O que fará Marcelo Rebelo de Sousa a seguir? Apesar de ter já promulgado apoio às rendas e ao crédito à habitação, lamenta que não se vá mais longe e tem sérias dúvidas quanto à execução do resto do plano. Além disso, a iniciativa do governo levanta interrogações de legalidade, pelo que o Presidente pode enviar o documento para o Tribunal Constitucional ou então acionar diretamente o veto, opção que não está fora de jogo.
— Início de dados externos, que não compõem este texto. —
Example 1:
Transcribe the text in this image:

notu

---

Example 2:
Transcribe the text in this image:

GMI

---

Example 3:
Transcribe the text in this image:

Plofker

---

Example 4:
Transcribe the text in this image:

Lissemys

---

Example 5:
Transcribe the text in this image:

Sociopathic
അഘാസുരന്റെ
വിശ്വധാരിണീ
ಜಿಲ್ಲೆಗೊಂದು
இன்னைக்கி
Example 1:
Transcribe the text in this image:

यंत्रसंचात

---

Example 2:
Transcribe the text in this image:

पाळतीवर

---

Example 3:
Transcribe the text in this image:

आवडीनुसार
E o que fará o governo de António Costa? Pelas palavras da ministra da Habitação, Marina Gonçalves, e do próprio primeiro-ministro, ontem no Parlamento, ainda não se percebeu se o executivo fará ouvidos de mercador às críticas da oposição e dos Presidentes ou se admite ajustar e acrescentar medidas, de modo a que o veto não seja o seu destino final.
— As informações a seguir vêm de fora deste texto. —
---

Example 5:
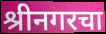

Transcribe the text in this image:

श्रीनगरचा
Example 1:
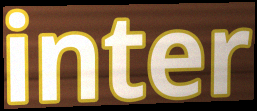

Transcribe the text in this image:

inter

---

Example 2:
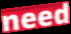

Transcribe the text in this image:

need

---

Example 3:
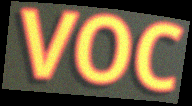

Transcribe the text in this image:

voc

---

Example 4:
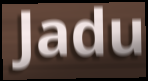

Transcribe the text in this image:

Jadu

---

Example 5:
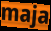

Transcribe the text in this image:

maja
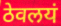
ठेवलयं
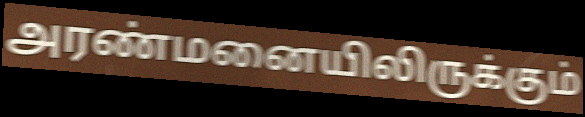
அரண்மனையிலிருக்கும்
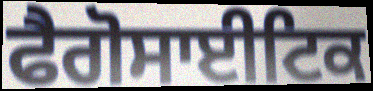
ਫੈਗੋਸਾਈਟਿਕ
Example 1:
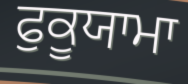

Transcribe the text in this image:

ਫੁਕੂਯਾਮਾ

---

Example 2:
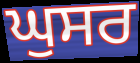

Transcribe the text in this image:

ਘੁਸਰ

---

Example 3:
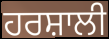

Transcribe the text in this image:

ਹਰਸ਼ਾਲੀ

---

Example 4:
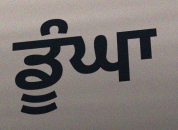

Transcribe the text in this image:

ਡੂੰਘਾ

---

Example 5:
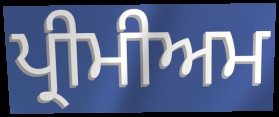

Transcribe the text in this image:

ਪ੍ਰੀਮੀਅਮ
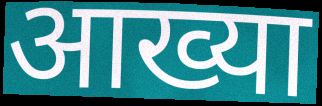
आख्या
Após as críticas de Cavaco e de Marcelo, que falou também numa maioria "requentada" e "cansada", a Habitação parece ser o pretexto para um braço-de-ferro com Costa. Com tensão no ar e uma narrativa cada vez mais crispada, o país perde tempo e a oportunidade de resolver um dos dramas da década: a falta de habitação acessível para os portugueses.